Between 55% and 66% of U.S. employees report experiencing burnout, depending on the study. Eagle Hill Consulting found 55% in their November 2025 survey of 1,400+ workers. A Moodle/Censuswide study put the number at 66%. Globally, Gallup reports 48% of employees feel burned out at work.

Employee burnout costs between $4,000 and $21,000 per employee annually, according to a 2025 CUNY study published in the American Journal of Preventive Medicine. For a 1,000-person company, that adds up to roughly $5 million per year. At a national level, workplace stress costs U.S. employers an estimated $300 billion annually.

Gen Z has the highest burnout rate at 66%, followed by Millennials at 58%, Gen X at 53%, and Baby Boomers at 37%, according to Eagle Hill Consulting's 2025 survey. Gen Z and Millennial workers report hitting peak burnout at age 25, seventeen years earlier than the average American at 42.

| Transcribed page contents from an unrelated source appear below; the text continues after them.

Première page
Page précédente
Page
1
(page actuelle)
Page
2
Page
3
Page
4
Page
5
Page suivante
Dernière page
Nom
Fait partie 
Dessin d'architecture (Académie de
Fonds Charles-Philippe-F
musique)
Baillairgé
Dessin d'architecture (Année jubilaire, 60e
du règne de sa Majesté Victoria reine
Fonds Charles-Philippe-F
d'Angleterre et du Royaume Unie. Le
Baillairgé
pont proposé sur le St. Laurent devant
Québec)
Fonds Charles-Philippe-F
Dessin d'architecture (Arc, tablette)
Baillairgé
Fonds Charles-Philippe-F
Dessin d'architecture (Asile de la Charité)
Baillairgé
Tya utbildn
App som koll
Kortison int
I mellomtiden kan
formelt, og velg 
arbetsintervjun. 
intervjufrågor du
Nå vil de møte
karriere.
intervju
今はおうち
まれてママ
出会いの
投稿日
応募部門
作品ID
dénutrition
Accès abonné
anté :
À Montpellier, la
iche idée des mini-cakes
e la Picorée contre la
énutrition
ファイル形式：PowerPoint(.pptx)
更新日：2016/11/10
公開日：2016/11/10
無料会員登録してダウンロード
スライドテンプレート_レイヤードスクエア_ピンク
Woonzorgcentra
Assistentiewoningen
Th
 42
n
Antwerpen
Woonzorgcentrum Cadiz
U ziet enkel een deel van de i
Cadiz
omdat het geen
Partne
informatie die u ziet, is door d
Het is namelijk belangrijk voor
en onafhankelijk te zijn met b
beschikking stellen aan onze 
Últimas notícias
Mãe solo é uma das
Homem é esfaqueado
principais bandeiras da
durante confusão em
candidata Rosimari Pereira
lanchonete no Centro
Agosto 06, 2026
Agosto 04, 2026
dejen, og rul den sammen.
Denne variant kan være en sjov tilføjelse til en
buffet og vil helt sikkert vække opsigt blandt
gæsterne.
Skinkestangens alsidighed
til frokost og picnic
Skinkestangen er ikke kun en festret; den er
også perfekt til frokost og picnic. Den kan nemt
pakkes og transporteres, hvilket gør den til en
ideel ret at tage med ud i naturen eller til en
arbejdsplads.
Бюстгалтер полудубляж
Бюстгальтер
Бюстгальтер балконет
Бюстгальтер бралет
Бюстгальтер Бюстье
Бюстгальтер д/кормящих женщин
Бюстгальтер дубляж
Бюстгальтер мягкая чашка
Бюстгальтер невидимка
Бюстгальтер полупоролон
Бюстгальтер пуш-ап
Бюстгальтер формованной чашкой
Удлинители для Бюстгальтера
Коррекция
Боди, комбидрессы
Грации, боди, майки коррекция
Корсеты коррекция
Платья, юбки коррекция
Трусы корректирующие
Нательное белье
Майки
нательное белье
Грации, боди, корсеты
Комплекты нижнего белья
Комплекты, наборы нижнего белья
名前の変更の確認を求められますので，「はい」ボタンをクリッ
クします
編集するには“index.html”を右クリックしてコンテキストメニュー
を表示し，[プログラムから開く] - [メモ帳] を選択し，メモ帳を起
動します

Yes, significantly. 69% of shift workers have their schedules changed with little or no notice, which is a major burnout driver. Research from Wharton shows a strong correlation between low schedule predictability and turnover. Organizations with unpredictable scheduling practices experience turnover rates up to 50% higher than those with consistent schedules.

Healthcare consistently reports the highest burnout, with 46-58% of physicians experiencing burnout. Hospitality and retail follow, driven by unpredictable scheduling, long hours, and high customer demands. 83% of Gen Z frontline workers in the UK report burnout symptoms, compared to 66% of older cohorts.